Assigned task: In the entries below, count every line with the word "CrtYd". Return only the count.
---*---
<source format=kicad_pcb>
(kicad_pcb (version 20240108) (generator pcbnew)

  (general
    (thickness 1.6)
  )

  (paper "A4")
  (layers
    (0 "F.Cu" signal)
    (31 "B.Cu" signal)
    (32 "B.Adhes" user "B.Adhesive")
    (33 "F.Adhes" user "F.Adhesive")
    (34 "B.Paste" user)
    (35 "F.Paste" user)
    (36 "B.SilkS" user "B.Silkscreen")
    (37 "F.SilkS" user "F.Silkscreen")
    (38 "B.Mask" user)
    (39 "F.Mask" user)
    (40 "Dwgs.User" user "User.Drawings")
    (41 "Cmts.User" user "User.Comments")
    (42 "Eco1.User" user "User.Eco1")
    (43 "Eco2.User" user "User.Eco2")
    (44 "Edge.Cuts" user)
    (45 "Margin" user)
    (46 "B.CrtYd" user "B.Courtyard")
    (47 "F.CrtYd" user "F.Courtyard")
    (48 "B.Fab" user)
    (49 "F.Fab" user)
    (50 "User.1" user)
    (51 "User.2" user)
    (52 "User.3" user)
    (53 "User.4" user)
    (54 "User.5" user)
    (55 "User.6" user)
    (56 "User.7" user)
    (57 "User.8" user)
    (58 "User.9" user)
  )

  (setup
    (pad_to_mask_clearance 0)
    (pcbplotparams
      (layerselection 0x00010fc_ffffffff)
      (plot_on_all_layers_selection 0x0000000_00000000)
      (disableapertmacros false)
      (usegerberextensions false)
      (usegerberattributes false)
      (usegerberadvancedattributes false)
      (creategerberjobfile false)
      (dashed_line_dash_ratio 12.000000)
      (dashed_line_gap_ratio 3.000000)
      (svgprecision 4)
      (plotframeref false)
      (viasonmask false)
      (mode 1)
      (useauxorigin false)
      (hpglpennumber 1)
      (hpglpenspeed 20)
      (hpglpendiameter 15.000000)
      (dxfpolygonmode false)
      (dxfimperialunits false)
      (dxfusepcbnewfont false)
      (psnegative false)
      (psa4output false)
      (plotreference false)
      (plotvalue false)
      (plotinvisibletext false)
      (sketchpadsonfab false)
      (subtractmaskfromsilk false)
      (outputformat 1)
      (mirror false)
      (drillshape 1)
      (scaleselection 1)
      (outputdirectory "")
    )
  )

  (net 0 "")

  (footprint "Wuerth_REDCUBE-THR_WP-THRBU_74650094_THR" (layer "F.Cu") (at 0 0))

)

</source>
---*---
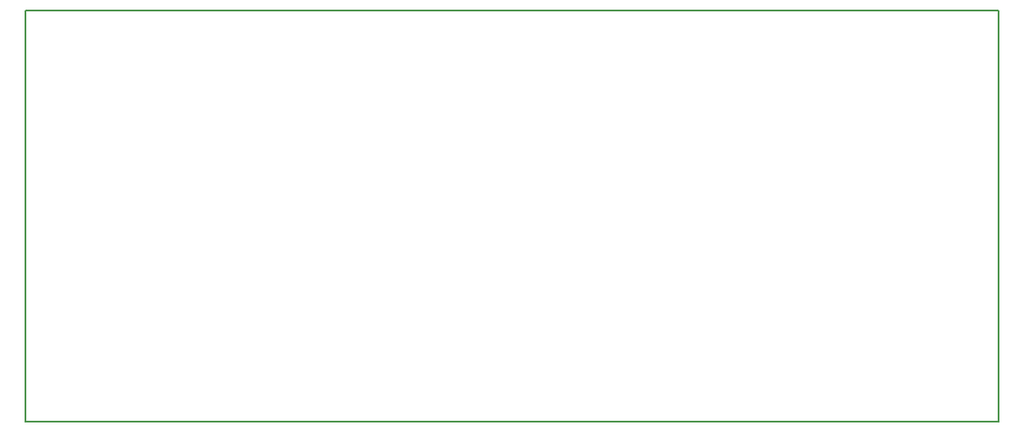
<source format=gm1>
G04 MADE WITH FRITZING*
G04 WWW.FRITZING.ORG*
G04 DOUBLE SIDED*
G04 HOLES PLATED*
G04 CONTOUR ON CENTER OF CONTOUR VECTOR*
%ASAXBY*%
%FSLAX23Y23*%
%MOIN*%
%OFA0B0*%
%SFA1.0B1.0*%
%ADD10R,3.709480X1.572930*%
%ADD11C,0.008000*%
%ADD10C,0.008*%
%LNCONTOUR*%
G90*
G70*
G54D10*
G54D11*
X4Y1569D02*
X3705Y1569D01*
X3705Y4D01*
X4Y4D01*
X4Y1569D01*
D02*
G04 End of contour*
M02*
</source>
---*---
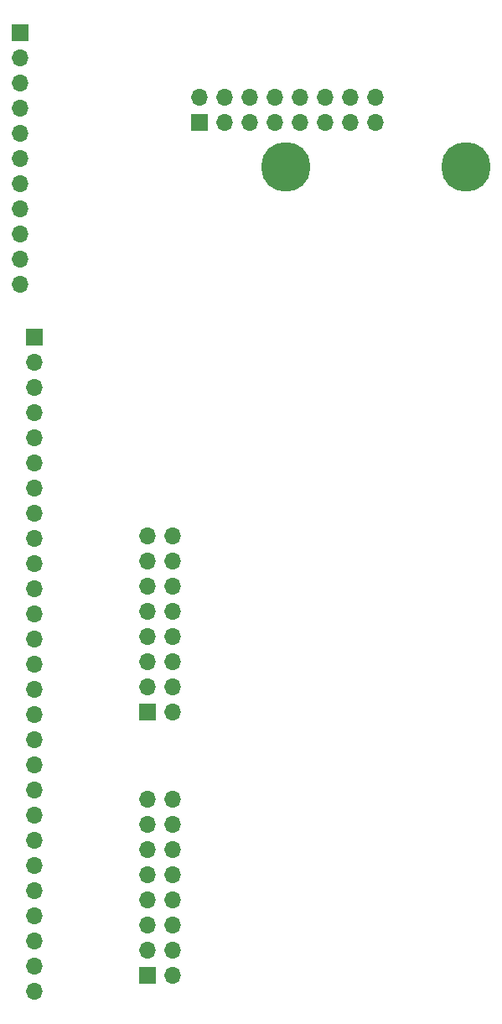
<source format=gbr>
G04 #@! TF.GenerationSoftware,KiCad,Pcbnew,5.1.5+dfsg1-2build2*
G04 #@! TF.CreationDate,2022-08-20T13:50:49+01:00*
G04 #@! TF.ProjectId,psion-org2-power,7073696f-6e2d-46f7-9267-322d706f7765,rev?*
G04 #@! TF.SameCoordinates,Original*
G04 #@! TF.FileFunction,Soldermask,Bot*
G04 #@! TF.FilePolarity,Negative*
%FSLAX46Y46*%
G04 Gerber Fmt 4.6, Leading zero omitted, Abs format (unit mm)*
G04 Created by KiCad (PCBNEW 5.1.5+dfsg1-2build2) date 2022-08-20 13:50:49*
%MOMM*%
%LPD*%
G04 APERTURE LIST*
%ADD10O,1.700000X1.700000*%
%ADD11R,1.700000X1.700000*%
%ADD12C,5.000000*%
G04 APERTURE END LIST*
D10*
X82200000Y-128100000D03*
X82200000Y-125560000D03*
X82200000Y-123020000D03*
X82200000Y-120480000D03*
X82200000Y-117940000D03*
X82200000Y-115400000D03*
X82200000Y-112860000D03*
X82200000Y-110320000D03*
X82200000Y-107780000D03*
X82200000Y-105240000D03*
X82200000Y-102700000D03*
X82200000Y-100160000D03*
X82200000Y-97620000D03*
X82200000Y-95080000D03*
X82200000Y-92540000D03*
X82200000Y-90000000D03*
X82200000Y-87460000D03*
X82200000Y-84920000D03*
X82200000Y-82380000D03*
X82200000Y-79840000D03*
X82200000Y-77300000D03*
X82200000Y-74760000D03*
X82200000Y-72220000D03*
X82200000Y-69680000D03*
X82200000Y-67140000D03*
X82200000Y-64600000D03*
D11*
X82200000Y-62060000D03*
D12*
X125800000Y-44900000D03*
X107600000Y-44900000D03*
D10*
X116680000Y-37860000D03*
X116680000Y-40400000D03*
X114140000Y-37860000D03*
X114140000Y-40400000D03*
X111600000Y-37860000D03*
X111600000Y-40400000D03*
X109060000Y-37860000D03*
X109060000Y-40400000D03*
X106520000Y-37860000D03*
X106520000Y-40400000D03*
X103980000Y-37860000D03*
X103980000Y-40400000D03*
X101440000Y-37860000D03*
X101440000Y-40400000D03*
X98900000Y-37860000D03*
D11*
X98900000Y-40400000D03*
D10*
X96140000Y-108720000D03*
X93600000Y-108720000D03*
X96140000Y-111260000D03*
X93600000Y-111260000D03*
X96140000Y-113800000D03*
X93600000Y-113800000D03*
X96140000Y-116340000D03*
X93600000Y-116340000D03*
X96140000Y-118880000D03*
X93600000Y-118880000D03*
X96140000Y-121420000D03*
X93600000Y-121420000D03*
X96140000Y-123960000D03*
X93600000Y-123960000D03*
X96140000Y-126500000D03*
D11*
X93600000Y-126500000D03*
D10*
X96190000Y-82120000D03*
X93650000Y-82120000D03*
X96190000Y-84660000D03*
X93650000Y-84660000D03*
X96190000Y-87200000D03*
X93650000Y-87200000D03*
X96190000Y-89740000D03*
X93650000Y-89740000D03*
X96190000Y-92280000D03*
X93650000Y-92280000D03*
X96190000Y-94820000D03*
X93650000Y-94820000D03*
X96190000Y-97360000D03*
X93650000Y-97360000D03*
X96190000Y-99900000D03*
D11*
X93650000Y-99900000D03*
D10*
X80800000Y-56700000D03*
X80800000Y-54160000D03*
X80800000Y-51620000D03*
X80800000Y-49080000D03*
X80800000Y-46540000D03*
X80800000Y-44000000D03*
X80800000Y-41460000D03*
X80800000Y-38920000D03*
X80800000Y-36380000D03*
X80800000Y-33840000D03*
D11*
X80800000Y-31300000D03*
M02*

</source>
---*---
Written reply: 2